The mountainous region creates a ski town feel in Sapa with houses built into the hills and balconies overlooking the mountaintops. Ploughs are pulled by water buffalo, and often times double as guard dogs! I learned the hard way by trying to walk down a path when all of a sudden I realized I was being charged. Needless to say, I recommend sticking to the main paths unless a guide accompanies you. People in Vietnam are not territorial, like most of us Westerners, but their animals are.
Living Like a Local
When you sign-up for a homestay, you are essentially living like a local for a couple of days. Once I arrived at Mao’s family’s house, I washed up in their outdoor shower and then helped them prepare for dinner. She had an 11-month-old boy, so in between chopping vegetables I got to play with him. Mao mentioned to me that her sister had a baby close in age to hers, so while Mao would be on a trek, her sister would breastfeed both babies – these communities really do live up to the saying ‘it takes a village to raise a child’!

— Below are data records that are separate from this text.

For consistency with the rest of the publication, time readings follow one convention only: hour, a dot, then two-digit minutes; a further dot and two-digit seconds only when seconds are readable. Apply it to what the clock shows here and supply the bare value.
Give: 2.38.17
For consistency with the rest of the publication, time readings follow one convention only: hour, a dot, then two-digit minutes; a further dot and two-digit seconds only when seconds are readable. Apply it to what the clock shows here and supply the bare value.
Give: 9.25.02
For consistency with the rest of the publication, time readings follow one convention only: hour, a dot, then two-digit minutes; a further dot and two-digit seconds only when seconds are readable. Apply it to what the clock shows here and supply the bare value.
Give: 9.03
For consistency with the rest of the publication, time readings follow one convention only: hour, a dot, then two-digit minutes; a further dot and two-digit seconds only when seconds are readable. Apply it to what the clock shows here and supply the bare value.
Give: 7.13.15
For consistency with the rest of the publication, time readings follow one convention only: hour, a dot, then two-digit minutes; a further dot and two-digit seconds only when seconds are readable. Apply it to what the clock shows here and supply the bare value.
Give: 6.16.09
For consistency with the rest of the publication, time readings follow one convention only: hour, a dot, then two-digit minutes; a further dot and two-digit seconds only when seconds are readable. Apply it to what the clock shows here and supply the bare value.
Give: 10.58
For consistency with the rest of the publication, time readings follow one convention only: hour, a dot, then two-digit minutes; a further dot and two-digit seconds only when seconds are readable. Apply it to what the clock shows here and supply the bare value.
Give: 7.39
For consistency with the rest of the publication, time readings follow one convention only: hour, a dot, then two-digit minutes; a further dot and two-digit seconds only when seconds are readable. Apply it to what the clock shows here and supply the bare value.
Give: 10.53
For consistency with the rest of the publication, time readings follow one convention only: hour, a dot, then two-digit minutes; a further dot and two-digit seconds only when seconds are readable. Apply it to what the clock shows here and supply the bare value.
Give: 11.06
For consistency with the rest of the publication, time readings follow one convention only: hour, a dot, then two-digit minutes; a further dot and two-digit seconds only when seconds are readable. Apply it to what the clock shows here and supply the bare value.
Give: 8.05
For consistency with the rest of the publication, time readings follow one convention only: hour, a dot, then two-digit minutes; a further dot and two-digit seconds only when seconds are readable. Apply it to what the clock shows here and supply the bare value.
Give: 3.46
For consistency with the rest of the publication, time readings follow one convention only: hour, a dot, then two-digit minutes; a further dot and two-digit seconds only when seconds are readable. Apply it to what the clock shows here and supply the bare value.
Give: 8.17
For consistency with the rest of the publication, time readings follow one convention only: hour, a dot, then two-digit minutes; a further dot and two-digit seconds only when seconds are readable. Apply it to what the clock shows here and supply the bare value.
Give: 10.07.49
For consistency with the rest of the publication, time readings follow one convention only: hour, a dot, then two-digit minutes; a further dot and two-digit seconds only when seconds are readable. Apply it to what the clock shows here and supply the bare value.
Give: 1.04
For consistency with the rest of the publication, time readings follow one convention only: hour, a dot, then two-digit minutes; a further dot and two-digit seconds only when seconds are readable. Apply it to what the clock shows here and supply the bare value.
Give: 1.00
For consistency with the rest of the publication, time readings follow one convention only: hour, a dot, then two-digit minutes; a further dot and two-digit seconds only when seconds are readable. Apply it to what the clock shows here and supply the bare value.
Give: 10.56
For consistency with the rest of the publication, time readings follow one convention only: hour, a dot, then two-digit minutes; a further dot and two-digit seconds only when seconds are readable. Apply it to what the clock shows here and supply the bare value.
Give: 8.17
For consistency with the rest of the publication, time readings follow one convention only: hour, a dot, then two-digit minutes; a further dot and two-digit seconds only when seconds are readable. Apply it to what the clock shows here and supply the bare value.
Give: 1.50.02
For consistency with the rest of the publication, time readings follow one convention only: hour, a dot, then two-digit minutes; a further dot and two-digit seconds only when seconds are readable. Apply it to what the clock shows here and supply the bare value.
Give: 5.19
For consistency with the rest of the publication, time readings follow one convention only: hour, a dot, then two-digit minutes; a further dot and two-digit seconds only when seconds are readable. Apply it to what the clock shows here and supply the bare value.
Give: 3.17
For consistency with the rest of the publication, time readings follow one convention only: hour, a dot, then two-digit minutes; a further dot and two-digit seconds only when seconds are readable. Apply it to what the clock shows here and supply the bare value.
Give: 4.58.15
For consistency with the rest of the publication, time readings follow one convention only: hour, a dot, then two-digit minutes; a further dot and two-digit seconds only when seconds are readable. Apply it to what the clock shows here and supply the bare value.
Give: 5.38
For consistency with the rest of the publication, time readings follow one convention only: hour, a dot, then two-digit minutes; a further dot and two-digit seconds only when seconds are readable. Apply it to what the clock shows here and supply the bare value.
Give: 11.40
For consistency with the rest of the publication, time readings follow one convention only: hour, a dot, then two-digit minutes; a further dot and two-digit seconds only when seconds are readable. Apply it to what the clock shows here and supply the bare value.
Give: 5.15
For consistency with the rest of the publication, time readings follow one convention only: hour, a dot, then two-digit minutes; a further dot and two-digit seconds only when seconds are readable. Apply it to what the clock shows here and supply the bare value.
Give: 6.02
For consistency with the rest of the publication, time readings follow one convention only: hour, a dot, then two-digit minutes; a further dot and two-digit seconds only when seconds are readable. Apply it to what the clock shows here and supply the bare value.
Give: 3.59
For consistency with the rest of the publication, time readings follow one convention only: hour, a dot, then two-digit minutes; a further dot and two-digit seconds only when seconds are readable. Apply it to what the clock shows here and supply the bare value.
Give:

After sitting around a big table with the whole family and having dinner, out came the rice wine. This is usually homebrewed and brought out for special occasions. Guests are made to take one shot after another until the host gives up. After about the 3rd shot, I thought it would be best to fake the rest of them so that I could make it back to Sapa the next day! That night I slept on a mattress on the ground with a big mosquito net next to other people who had gone on the tour. Tip – to avoid getting malaria, bring 50% DEET with you as it is nowhere to be found in Sapa.
During the trek, Mao explained how they made their traditional clothing by growing hemp, spinning it into thread, dying it and then weaving it into shirts, skirts, belts and turbans. The patterns they weave represent what they see around them, their placement in society and the ethnic group they are a part of.
Plan Your Trip to Sapa
Most people who are going to Sapa will be coming from Hanoi. While you can go by motorbike or bus, I highly recommend hopping on an 8-hour overnight train, as it is safer and quicker. Usually tickets are 600,00 VND ($30) one-way and can be purchased on the day at the train station.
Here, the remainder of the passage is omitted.